The problems are many; words
without meaning, characters without purpose, a film without a premise.
Orlando Bloom finally got a role for which he was born, a short, skinny
wimp, instead of the superhero warriors he laughably played in two other
stinkers, “Troy” (2004) and “Kingdom of Heaven” (2005). He’s teamed with
Kirsten Dunst who goes through the entire movie with an enigmatic smile on
her face, as if she knows something nobody else knows. But I know what it
is. She knows she’s being paid a lot of money acting in a bomb, laughing
all the way to the bank.
The apparent story (hey, it’s
so long and disjointed that to call this a story is a stretch) is that
Drew Baylor (Bloom) is sent by his mother, Hollie Baylor (Susan Sarandon)
and family, back to a small town called Elizabethtown to bring back his
deceased father. Who died, that’s why he’s deceased. On the plane back he
is apparently the only passenger so for some unknown reason he’s hit on by
an obnoxious stewardess, Claire Colburn (Dunst). From that shaky start it
just gets worse and longer. Sitting through this movie gives one an
impression of how long eternity might be.

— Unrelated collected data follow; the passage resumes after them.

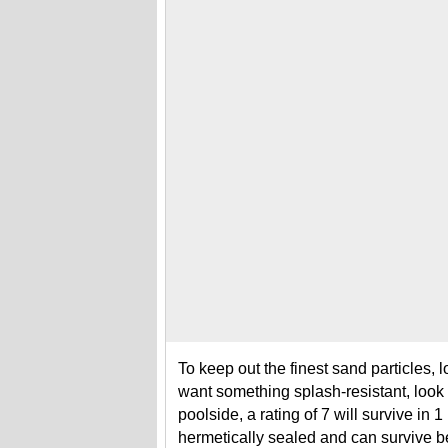
To keep out the finest sand particles, lo
want something splash-resistant, look f
poolside, a rating of 7 will survive in 
hermetically sealed and can survive 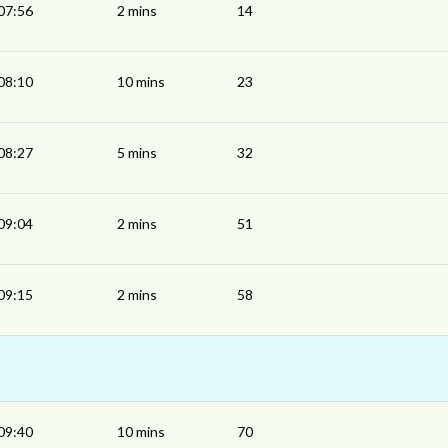
07:56
2 mins
14
08:10
10 mins
23
08:27
5 mins
32
09:04
2 mins
51
09:15
2 mins
58
09:40
10 mins
70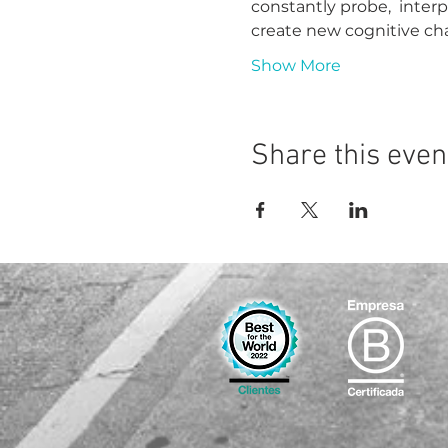
constantly probe,  inter
create new cognitive ch
Show More
Share this even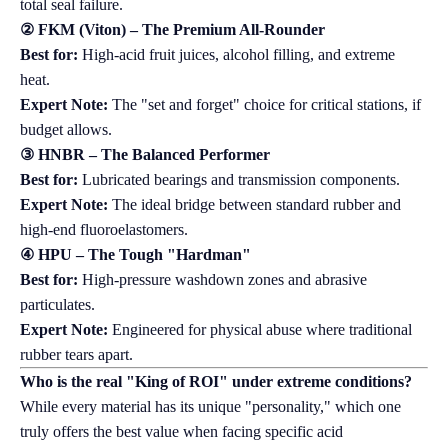
total seal failure.
② FKM (Viton) – The Premium All-Rounder
Best for:
High-acid fruit juices, alcohol filling, and extreme
heat.
Expert Note:
The "set and forget" choice for critical stations, if
budget allows.
③ HNBR – The Balanced Performer
Best for:
Lubricated bearings and transmission components.
Expert Note:
The ideal bridge between standard rubber and
high-end fluoroelastomers.
④ HPU – The Tough "Hardman"
Best for:
High-pressure washdown zones and abrasive
particulates.
Expert Note:
Engineered for physical abuse where traditional
rubber tears apart.
Who is the real "King of ROI" under extreme conditions?
While every material has its unique "personality," which one
truly offers the best value when facing specific acid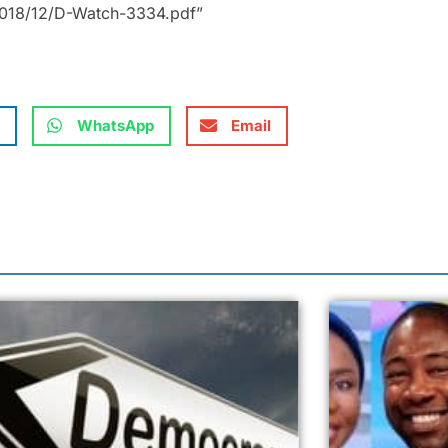
2018/12/D-Watch-3334.pdf”
WhatsApp
Email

Rarely will you ever see a
romantic duo with less chemistry than Bloom and Dunst. Maybe the big smile
Kirsten has on her face after their scenes together is that the kissing is
finally over and she can go home for the day.
There’s good news and bad news
about Sarandon. The good news is that for the first time in several
mediocre movies, she doesn’t flash her breasts, about which she is so
proud. Apparently someone got her the word that 50-year-old breasts aren’t
the same as 20-year-old breasts in the sex appeal department. The bad news
is that she takes the stage at the end of the movie for a tawdry monologue
in extremely poor taste, which she concludes with a tap dance, that she
learned in the, what, three days since her hubby died. Don’t ask why she
would be doing this. If you’re smart you’ll never find out, nor will you
have to watch this deplorable dance. Flashing her breasts is a better
idea.
The fact that she’s onstage at
this shindig for her hubby is just one of the many plot points that defy
credulity. One of the others is that when Drew is coming back home with
his old man’s ashes (after we watch the old man be buried; explain that!)

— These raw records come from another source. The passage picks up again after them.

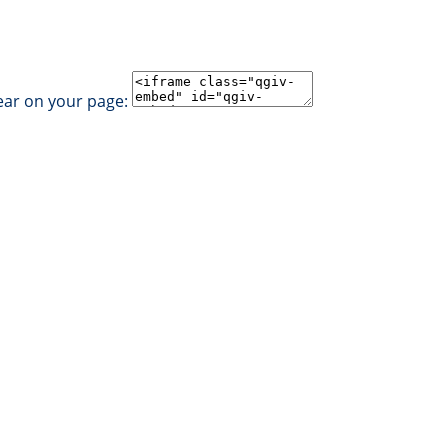
ear on your page: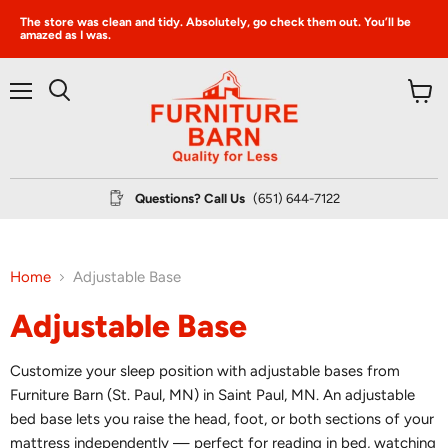
The store was clean and tidy. Absolutely, go check them out. You’ll be
amazed as I was.
Menu
View
Search
cart
Questions? Call Us
(651) 644-7122
Home
Adjustable Base
Adjustable Base
Customize your sleep position with adjustable bases from
Furniture Barn (St. Paul, MN) in Saint Paul, MN. An adjustable
bed base lets you raise the head, foot, or both sections of your
mattress independently — perfect for reading in bed, watching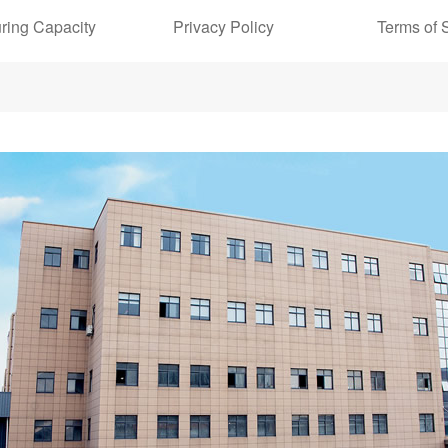
ring Capacity
Privacy Policy
Terms of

he is following an itinerary drawn up by Hollie that would have taken a
real person at least a year to devise, so labyrinthine and organized is
it. So many questions rush to the mind after surviving this two hour
ordeal, to wit: Why would Hollie do this? When did she have the time? Why
is Drew driving across country when he flew back to pick up the old man?
Can one new sneaker really cost a company $1 billion? How could anyone
have read this script and agreed to finance this movie?